Quelle pertinence y a-t-il, pour marquer un désaccord avec Rokhaya Diallo, à la figurer en Joséphine Baker dansant avec à la taille sa trop fameuse ceinture de bananes ? Cette figuration de l'Afrique, on aimerait déjà l'oublier. Et quel rapport avec Rokhaya Diallo ? Riss, directeur de Charlie Hebdo et auteur de cette caricature, aurait bien du mal à nous l'expliquer. Mais voilà, il y a des gens qui ne peuvent penser à une femme noire sans la ramener à une imagerie directement issue de cette époque obscure où le racisme soutenait la colonisation.
Si au moins les membres de la rédaction de Charlie Hebdo - qui n'en sont pas à leur première infamie de ce genre et probablement pas, malheureusement, à leur dernière non plus - assumaient au moins leur vision du monde. Mais non, le scandale serait selon Charlie Hebdo la réaction de Rokhaya Diallo à ce dessin qu'elle juge raciste. Eh bien, elle a raison. Mais pour Charlie cette réaction est "une manipulation", l'hebdomadaire prétendant incarner l'"universalisme" et refuser, contrairement à Rokhaya Diallo prétend-t-il, d'assigner "chacun à son origine ethnique".
Eh bien non et merde.
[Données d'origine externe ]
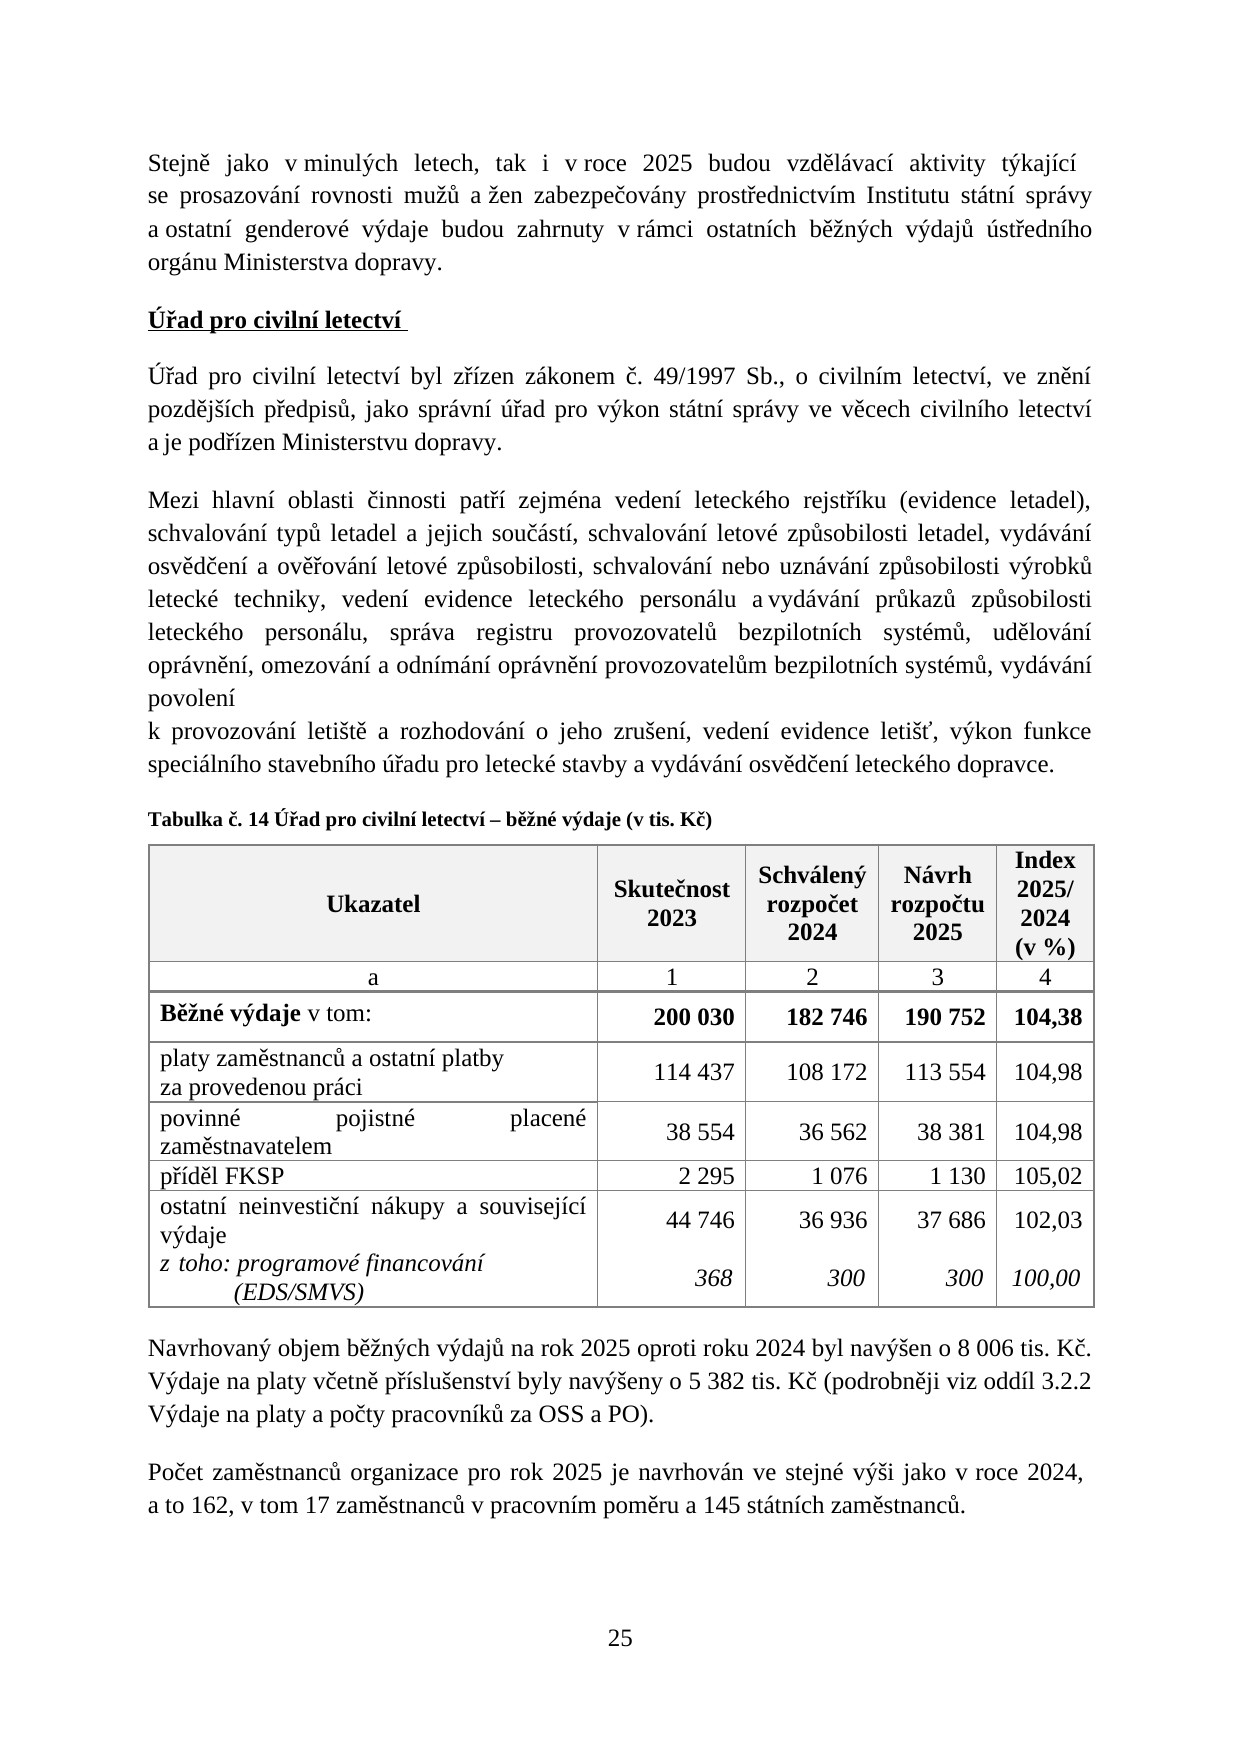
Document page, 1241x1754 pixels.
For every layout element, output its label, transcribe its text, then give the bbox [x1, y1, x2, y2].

table_cell 300 [746, 1249, 878, 1306]
table_header Index 2025/ 2024 (v %) [997, 846, 1093, 961]
table_cell 300 [879, 1249, 996, 1306]
table_cell 104,98 [997, 1043, 1093, 1101]
table_cell 1 076 [746, 1161, 878, 1190]
table_cell a [150, 962, 597, 990]
table_cell 200 030 [598, 993, 745, 1041]
table_cell 4 [997, 962, 1093, 990]
table_cell 104,38 [997, 993, 1093, 1041]
table_cell 1 130 [879, 1161, 996, 1190]
table_cell 113 554 [879, 1043, 996, 1101]
table_cell povinné pojistné placené zaměstnavatelem [150, 1103, 597, 1160]
table_cell 37 686 [879, 1191, 996, 1248]
table_cell 108 172 [746, 1043, 878, 1101]
text Úřad pro civilní letectví byl zřízen zákonem č. 49/1997 Sb., o civilním letectví, ve znění pozdějších předpisů, jako správní úřad pro výkon státní správy ve věcech civilního letectví a je podřízen Ministerstvu dopravy. [148, 361, 1093, 456]
table_header Návrh rozpočtu 2025 [879, 846, 996, 961]
table_header Skutečnost 2023 [598, 846, 745, 961]
table_cell 36 562 [746, 1102, 878, 1160]
text Mezi hlavní oblasti činnosti patří zejména vedení leteckého rejstříku (evidence letadel), schvalování typů letadel a jejich součástí, schvalování letové způsobilosti letadel, vydávání osvědčení a ověřování letové způsobilosti, schvalování nebo uznávání způsobilosti výrobků letecké techniky, vedení evidence leteckého personálu a vydávání průkazů způsobilosti leteckého personálu, správa registru provozovatelů bezpilotních systémů, udělování oprávnění, omezování a odnímání oprávnění provozovatelům bezpilotních systémů, vydávání povolení k provozování letiště a rozhodování o jeho zrušení, vedení evidence letišť, výkon funkce speciálního stavebního úřadu pro letecké stavby a vydávání osvědčení leteckého dopravce. [148, 485, 1093, 778]
table_cell 104,98 [997, 1102, 1093, 1160]
table_cell 368 [598, 1249, 745, 1306]
text Navrhovaný objem běžných výdajů na rok 2025 oproti roku 2024 byl navýšen o 8 006 tis. Kč. Výdaje na platy včetně příslušenství byly navýšeny o 5 382 tis. Kč (podrobněji viz oddíl 3.2.2 Výdaje na platy a počty pracovníků za OSS a PO). [148, 1333, 1093, 1428]
table_cell 182 746 [746, 993, 878, 1041]
table_cell 38 554 [598, 1102, 745, 1160]
table_cell 44 746 [598, 1191, 745, 1248]
table_cell platy zaměstnanců a ostatní platby za provedenou práci [150, 1043, 597, 1101]
table_cell 38 381 [879, 1102, 996, 1160]
table_cell 114 437 [598, 1043, 745, 1101]
table_header Ukazatel [150, 846, 597, 961]
table_cell 102,03 [997, 1191, 1093, 1248]
table_cell 100,00 [997, 1249, 1093, 1306]
table_cell 190 752 [879, 993, 996, 1041]
text Počet zaměstnanců organizace pro rok 2025 je navrhován ve stejné výši jako v roce 2024, a to 162, v tom 17 zaměstnanců v pracovním poměru a 145 státních zaměstnanců. [148, 1457, 1093, 1519]
subtitle Úřad pro civilní letectví [148, 305, 1093, 333]
table_cell z toho: programové financování (EDS/SMVS) [150, 1249, 597, 1306]
table_cell ostatní neinvestiční nákupy a související výdaje [150, 1191, 597, 1248]
table_header Schválený rozpočet 2024 [746, 846, 878, 961]
table_cell příděl FKSP [150, 1161, 597, 1190]
table_cell 3 [879, 962, 996, 990]
text Tabulka č. 14 Úřad pro civilní letectví – běžné výdaje (v tis. Kč) [148, 807, 1093, 831]
table_cell 1 [598, 962, 745, 990]
table_cell 105,02 [997, 1161, 1093, 1190]
table_cell 2 [746, 962, 878, 990]
table_cell 2 295 [598, 1161, 745, 1190]
table_cell 36 936 [746, 1191, 878, 1248]
table_cell Běžné výdaje v tom: [150, 993, 597, 1041]
text Stejně jako v minulých letech, tak i v roce 2025 budou vzdělávací aktivity týkající se prosazování rovnosti mužů a žen zabezpečovány prostřednictvím Institutu státní správy a ostatní genderové výdaje budou zahrnuty v rámci ostatních běžných výdajů ústředního orgánu Ministerstva dopravy. [148, 148, 1093, 275]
Quand on commet un dessin raciste, on ne se revendique pas de l'anti-racisme et on ne pose pas en victime d'une manipulation.
Ce serait faire preuve d'un minimum de dignité et assumer un tant soit peu ce qu'on fait.
Tout mon soutien à Rokhaya Diallo.
Frédéric Debomy
P. S. Quant à la manière dont on instrumentalise ces temps-ci Joséphine Baker, pour faire de cette femme à plusieurs égards remarquable une supposée preuve que la France ne connaissait et ne connaît pas le racisme et soutenir ainsi un récit "républicain" consistant en un déni de réalité (tant historique que du présent), l'opération n'a rien non plus de très honorable.